Der angefochtene Bescheid ist aber noch mit einer weiteren inhaltlichen Rechtswidrigkeit belastet.

Die belangte Behörde ging der Begründung ihres Bescheides zufolge davon aus, daß für die mit dem Ansuchen der Beschwerdeführerin vom beantragten baubewilligungspflichtigen Maßnahmen zur "Sanierung" bzw. "Umgestaltung" eines Altbestandes keine (nachträgliche) Baubewilligung erteilt wurde. Liegt aber für eine bewilligungspflichtige bauliche Anlage nicht einmal die erforderliche Baubewilligung vor, so kommen nur mehr Aufträge gemäß § 44 Abs. 3, 4 oder 5 TBO in Betracht (vgl. die hg. Erkenntnisse vom , Zlen. 86/05/0113, AW 86/05/0045, und vom , Zl. 85/05/0158, BauSlg. Nr. 622), weil bei Fehlen einer erforderlichen Baubewilligung der Abbruch der baulichen Anlage bzw. die konsensgemäße Wiederherstellung dieser baulichen Anlage aufzutragen und nicht - nur - die Benützung zu untersagen ist. Ein solcher in Rechtskraft erwachsener Abbruchbescheid liegt nach der Aktenlage vor. Damit ist aber nicht überdies mit einer Untersagung der weiteren Benützung des konsenslosen Objektes vorzugehen, sondern die Einleitung des Vollstreckungsverfahrens zur Durchführung des Abbruchs zu veranlassen. Der Vollstreckungsbehörde wird es dann obliegen, alle zur Sicherstellung der Vollstreckung der baulichen Abbruchmaßnahmen erforderlichen Verfügungen zu treffen. Sollte die Beschwerdeführerin die in den Stallungen befindlichen Tiere nicht zuvor freiwillig entfernen, wird die Vollstreckungsbehörde gegebenenfalls daher auch den Abtransport und die anderweitige Verwahrung der Tiere auf Kosten und Gefahr der Beschwerdeführerin zu verfügen haben.

Da die belangte Behörde zu Unrecht davon ausging, daß bei Fehlen der erforderlichen Baubewilligung die Benützung ohne Benützungsbewilligung gemäß § 43 Abs. 3 TBO untersagt werden kann, belastete sie auch aus diesem Grund den angefochtenen Bescheid mit Rechtswidrigkeit des Inhaltes.

Der Bescheid war daher gemäß § 42 Abs. 2 Z. 1 VwGG aufzuheben.

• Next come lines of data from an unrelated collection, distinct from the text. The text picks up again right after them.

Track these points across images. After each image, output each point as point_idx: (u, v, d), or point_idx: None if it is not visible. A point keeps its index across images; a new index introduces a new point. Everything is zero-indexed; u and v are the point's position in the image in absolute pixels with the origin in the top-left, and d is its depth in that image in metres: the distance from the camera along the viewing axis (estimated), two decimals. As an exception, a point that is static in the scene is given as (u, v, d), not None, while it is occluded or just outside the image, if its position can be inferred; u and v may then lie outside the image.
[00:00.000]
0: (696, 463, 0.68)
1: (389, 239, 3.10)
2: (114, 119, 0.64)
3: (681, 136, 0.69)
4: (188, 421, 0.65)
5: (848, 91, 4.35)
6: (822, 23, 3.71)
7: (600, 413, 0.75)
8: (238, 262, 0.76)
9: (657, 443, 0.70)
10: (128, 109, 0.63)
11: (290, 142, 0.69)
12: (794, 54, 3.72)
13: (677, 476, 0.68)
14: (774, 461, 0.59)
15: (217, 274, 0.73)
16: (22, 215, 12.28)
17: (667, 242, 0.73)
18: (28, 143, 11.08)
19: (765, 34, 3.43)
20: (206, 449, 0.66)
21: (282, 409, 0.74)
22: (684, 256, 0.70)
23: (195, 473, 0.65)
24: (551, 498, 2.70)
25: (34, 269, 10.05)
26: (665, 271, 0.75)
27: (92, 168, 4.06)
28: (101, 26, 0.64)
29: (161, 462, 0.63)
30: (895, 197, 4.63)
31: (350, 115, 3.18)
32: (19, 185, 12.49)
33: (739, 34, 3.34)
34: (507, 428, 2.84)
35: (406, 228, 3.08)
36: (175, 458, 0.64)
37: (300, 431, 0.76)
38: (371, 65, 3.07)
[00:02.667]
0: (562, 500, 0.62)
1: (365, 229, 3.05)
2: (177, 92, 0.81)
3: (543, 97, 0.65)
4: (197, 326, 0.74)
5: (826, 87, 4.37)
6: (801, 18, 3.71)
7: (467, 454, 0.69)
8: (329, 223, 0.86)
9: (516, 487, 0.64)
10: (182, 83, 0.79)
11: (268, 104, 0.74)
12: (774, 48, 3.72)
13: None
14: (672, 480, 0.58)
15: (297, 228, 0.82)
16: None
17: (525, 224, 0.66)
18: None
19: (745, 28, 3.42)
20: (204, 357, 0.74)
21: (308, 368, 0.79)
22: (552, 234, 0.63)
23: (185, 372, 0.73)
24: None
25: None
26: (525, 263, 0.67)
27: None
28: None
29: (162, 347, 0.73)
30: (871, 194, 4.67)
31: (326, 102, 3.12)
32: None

Die Kostenentscheidung gründet sich auf die §§ 47 ff. VwGG in Verbindung mit der Verordnung BGBl. Nr. 104/1991. Das Mehrbegehren war abzuweisen, da im pauschalierten Aufwandersatz die Umsatzsteuer bereits inbegriffen ist.

Mit der Erledigung der Beschwerde ist der Antrag, dieser die aufschiebende Wirkung zuzuerkennen, gegenstandslos.